→ **Exercise passage**

-=-=-

Here’s my take: to begin with, economics is basically bulls**t. I mean, it’s necessary bulls**t, sometimes even useful bulls**t, but I’m extremely skeptical of people who think economics is a science or that it could be a science. We have to make policy decisions (and investment decisions and personal consumption decisions etc.), and we have to have some basis for making them. We could just use intuition, and we often do, but it’s helpful to use logical thought and empirical data also, and systematic study using fields like economics can help us to clarify our intuition, our logical arguments, and our interpretation of the empirical data. The same way that bulls**t discussions that don’t make any pretense at being science can help.
Read it at Economics and...Economics is bulls**t because it relies on the premise that human beings behave in a systematic way, and they don’t. Once you have done enough research to convince yourself that they behave in a certain way, they will change and start behaving in another way. Particularly if they read your research and realize that you’re trying to manipulate them by expecting them to continue behaving the way they have. But even if they don’t read your research, they may change the way they behave just because the zeitgeist changes – cultural sunspots, if you will.

-=-=-

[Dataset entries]

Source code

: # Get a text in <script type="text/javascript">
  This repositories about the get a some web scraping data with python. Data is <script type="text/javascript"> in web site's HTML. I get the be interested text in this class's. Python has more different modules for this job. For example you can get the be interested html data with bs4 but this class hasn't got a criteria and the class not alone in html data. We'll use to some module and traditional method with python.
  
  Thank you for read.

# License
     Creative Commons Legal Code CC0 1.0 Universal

-=-=-

Carry on the piece about economics from its last sentence. You won't need the rows.

Bullish It
by KNZN
(h/t Mark Thoma)
Interesting read. Nothing much that traders haven't realized. But economists don't seem to get it in their unreasonable quest for the holy grail of economics in models that look like physics and chemistry rather than the life and social sciences. People are not like atoms, and groups are not like molecules either.
George Soros had pointed to something similar in his General Theory of Reflexivity. Human beings are reflexive in that they self-adjust based on feedback. As KNZN observes, even if an economic model could be developed, incorporation of it into collective conscious (of market participants, for example) would alter its behavioral assumptions through reflexivity.